What the task requires: Please restate word for word the lines of the entries below from the one with "in the top-left." to the one with "39: (361, 381)", inclusive, and leave out every picture.

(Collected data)
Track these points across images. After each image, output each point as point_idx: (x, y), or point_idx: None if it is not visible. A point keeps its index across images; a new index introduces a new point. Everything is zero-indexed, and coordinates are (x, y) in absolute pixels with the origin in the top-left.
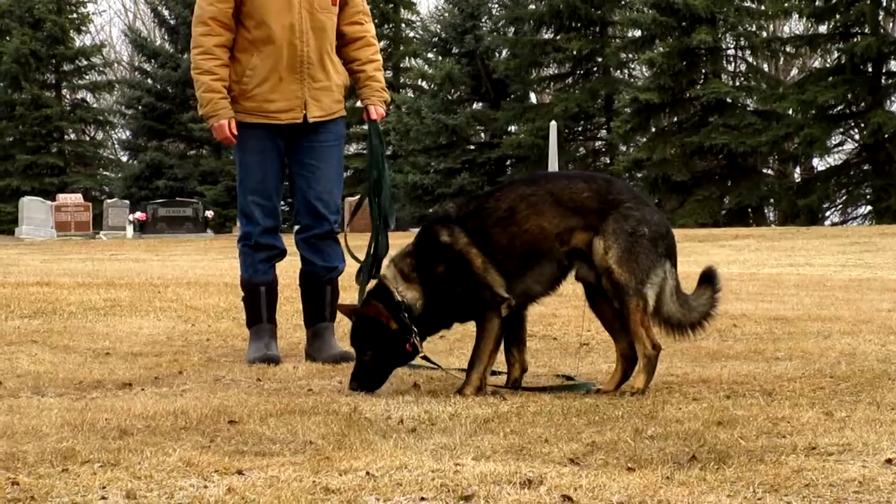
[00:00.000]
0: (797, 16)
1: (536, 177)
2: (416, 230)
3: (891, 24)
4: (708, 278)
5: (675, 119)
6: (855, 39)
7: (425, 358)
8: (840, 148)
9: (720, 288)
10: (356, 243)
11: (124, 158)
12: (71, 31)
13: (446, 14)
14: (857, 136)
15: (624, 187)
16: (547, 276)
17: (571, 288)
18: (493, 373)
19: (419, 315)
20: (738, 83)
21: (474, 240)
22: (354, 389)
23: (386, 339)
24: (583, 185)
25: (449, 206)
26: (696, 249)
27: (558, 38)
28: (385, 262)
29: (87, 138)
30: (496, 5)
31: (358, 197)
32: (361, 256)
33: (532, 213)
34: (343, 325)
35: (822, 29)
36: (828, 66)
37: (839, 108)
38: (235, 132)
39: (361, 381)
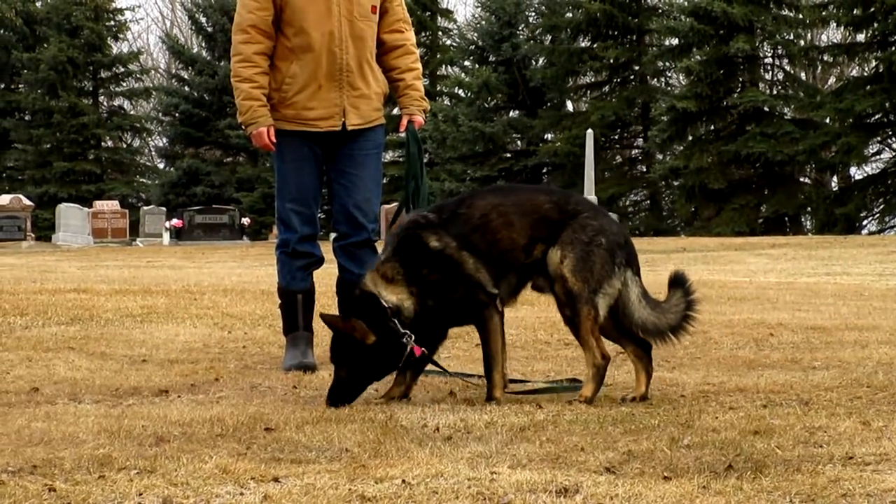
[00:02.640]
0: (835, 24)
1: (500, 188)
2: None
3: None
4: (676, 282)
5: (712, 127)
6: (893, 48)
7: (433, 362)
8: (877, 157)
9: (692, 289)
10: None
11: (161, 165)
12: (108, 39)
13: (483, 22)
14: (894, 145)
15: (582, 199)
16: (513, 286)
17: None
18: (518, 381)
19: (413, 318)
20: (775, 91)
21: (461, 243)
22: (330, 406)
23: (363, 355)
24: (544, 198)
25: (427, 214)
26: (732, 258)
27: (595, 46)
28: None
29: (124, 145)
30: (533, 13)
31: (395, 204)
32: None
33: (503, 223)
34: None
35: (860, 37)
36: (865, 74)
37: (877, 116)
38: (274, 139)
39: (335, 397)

...

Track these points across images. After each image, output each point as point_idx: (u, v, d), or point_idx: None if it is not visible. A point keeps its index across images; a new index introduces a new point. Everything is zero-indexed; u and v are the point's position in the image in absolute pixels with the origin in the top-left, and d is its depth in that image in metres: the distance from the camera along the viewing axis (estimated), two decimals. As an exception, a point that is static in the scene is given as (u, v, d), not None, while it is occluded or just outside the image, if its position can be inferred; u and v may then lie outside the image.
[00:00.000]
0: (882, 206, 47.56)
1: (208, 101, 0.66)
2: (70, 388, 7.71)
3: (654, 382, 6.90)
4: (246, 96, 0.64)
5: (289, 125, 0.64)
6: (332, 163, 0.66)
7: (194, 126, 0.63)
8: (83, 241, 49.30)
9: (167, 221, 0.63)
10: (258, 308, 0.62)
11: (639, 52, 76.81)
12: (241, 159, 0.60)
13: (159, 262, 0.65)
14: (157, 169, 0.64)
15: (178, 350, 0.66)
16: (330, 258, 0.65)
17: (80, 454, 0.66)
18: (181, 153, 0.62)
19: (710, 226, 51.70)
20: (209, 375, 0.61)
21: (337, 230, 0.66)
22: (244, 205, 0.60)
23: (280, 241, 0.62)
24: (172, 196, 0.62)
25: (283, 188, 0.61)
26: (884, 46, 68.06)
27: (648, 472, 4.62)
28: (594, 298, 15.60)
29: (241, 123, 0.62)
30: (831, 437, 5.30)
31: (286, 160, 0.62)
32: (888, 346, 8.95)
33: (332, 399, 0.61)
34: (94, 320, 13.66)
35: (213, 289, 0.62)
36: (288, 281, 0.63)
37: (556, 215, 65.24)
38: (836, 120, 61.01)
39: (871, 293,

Written reply:
Track these points across images. After each image, output each point as point_idx: (x, y), or point_idx: None if it is not visible. A point keeps its index across images; a new index introduces a new point. Everything is zero-indexed, and coordinates are (x, y) in absolute pixels with the origin in the top-left.
[00:00.000]
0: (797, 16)
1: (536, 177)
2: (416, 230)
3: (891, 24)
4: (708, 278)
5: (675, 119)
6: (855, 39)
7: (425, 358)
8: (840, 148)
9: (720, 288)
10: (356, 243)
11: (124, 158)
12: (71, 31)
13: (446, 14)
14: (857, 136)
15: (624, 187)
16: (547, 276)
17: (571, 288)
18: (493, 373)
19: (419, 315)
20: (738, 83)
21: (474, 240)
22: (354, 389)
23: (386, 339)
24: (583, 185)
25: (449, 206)
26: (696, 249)
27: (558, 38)
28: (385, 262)
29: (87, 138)
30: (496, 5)
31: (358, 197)
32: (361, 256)
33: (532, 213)
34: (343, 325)
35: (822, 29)
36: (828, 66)
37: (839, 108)
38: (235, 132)
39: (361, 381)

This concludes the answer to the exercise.